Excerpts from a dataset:
((

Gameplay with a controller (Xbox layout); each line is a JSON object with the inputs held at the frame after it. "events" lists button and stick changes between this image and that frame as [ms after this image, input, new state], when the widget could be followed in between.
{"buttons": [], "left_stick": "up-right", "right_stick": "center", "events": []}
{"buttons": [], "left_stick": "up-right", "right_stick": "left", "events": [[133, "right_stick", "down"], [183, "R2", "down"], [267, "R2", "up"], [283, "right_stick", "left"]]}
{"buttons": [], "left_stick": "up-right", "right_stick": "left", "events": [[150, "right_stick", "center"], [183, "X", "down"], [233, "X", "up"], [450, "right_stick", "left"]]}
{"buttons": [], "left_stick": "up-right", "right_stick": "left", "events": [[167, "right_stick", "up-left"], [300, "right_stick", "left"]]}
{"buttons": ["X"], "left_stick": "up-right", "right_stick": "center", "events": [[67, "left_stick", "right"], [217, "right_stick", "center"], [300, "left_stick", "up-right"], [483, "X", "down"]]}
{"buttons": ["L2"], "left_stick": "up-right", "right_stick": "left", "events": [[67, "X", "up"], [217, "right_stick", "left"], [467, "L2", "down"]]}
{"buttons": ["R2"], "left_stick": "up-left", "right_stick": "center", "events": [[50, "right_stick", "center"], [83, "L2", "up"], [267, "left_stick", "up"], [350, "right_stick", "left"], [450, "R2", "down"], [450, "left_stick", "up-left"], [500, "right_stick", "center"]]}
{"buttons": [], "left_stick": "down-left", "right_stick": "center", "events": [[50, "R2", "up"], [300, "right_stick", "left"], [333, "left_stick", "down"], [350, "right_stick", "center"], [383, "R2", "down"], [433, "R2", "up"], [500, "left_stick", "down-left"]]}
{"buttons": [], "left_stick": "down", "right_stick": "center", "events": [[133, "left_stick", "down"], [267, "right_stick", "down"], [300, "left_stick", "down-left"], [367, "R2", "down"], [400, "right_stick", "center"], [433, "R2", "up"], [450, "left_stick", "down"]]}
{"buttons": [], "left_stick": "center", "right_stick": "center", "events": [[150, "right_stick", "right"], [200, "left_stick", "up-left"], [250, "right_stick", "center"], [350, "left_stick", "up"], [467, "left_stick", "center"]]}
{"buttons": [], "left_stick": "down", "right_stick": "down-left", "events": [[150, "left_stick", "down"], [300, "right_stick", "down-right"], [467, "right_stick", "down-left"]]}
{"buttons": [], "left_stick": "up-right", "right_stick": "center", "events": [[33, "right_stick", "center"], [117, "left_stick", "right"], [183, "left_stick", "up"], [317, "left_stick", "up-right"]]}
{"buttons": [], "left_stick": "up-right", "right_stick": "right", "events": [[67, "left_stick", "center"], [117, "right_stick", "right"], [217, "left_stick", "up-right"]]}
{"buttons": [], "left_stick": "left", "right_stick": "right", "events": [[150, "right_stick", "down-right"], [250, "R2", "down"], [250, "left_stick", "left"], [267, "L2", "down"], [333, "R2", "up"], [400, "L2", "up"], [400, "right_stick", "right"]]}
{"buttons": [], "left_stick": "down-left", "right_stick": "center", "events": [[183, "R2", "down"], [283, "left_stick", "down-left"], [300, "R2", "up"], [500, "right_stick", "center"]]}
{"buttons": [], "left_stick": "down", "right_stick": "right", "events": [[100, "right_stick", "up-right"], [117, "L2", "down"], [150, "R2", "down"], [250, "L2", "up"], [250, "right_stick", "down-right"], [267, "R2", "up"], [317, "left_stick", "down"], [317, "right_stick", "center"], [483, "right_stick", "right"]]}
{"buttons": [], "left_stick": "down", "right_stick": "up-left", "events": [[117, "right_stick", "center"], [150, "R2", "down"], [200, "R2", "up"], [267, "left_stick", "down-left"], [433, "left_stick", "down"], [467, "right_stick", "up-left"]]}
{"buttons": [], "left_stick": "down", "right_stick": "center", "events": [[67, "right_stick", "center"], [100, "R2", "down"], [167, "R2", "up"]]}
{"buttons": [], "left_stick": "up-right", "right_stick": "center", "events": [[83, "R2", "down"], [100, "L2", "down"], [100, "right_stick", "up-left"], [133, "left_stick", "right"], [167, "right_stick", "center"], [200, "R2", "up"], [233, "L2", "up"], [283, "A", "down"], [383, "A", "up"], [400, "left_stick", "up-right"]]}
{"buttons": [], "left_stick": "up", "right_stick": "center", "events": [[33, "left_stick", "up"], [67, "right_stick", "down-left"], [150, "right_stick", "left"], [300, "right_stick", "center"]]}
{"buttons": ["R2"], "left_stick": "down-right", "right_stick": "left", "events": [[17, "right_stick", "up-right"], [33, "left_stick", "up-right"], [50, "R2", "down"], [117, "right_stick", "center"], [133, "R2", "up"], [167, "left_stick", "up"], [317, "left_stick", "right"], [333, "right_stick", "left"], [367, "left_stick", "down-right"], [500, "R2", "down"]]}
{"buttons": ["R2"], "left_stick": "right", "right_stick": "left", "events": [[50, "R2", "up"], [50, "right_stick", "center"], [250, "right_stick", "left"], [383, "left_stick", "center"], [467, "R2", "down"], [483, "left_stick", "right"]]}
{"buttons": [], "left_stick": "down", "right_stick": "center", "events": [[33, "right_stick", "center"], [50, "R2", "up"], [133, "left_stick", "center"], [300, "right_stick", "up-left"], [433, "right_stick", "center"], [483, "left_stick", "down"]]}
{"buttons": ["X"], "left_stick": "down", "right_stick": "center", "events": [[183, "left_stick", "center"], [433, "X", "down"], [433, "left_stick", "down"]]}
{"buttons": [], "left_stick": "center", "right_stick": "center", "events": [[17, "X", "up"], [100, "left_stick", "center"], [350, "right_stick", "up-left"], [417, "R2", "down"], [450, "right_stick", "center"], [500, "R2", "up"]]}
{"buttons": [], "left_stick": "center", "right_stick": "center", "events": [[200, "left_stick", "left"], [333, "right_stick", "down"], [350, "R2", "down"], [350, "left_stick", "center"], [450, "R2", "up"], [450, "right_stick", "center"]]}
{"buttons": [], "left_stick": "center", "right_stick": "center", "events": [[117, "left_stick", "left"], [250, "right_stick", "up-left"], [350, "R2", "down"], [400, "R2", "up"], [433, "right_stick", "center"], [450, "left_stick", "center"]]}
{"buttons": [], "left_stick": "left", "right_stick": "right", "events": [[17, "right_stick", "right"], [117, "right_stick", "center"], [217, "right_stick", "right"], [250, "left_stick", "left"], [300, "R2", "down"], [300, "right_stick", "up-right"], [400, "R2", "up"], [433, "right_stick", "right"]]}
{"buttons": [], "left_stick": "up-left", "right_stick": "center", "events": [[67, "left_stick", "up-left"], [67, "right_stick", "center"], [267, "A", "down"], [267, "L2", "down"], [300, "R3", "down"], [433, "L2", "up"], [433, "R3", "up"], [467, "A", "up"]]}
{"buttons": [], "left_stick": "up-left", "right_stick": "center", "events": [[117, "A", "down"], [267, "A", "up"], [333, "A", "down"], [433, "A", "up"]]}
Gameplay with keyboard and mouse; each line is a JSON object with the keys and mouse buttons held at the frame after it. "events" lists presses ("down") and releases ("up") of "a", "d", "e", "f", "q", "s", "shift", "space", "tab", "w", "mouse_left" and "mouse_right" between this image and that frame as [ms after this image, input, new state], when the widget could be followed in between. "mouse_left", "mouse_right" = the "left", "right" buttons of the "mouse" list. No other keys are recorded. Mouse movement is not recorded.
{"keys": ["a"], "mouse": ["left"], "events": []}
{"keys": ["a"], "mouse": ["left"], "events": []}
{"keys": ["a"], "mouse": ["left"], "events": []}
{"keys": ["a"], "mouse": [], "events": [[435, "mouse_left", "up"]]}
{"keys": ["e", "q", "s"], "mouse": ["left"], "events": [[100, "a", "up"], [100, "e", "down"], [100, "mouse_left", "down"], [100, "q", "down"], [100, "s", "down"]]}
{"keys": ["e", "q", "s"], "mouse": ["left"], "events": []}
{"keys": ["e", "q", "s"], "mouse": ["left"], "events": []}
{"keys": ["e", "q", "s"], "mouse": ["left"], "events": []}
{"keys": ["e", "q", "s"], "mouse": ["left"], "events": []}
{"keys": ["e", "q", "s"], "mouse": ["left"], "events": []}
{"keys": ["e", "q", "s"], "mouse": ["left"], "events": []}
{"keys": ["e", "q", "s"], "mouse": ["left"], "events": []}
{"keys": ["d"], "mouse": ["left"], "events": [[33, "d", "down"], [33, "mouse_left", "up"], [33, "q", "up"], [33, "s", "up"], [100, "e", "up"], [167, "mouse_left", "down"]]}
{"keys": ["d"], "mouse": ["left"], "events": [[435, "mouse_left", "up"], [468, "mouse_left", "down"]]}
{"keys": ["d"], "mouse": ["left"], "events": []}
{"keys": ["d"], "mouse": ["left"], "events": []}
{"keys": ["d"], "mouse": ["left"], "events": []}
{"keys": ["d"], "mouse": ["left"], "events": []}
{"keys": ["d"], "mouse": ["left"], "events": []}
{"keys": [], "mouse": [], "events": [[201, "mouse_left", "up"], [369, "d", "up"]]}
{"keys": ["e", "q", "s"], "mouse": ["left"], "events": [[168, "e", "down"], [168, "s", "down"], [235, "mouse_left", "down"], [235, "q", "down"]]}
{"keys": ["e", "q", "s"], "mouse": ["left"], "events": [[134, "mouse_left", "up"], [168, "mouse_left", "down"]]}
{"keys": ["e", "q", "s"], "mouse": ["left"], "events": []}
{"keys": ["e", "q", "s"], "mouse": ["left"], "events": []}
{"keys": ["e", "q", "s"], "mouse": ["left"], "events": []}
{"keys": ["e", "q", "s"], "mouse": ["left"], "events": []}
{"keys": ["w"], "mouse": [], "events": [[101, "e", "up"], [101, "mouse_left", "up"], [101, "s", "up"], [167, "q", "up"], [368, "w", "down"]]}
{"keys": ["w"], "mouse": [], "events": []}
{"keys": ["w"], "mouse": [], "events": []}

))

*EXERCISE OBJECTIVE*
Among the records, find the lines that contain "between" and copy each of them.

*RESULT OF THIS TASK*
Gameplay with a controller (Xbox layout); each line is a JSON object with the inputs held at the frame after it. "events" lists button and stick changes between this image and that frame as [ms after this image, input, new state], when the widget could be followed in between.
Gameplay with keyboard and mouse; each line is a JSON object with the keys and mouse buttons held at the frame after it. "events" lists presses ("down") and releases ("up") of "a", "d", "e", "f", "q", "s", "shift", "space", "tab", "w", "mouse_left" and "mouse_right" between this image and that frame as [ms after this image, input, new state], when the widget could be followed in between. "mouse_left", "mouse_right" = the "left", "right" buttons of the "mouse" list. No other keys are recorded. Mouse movement is not recorded.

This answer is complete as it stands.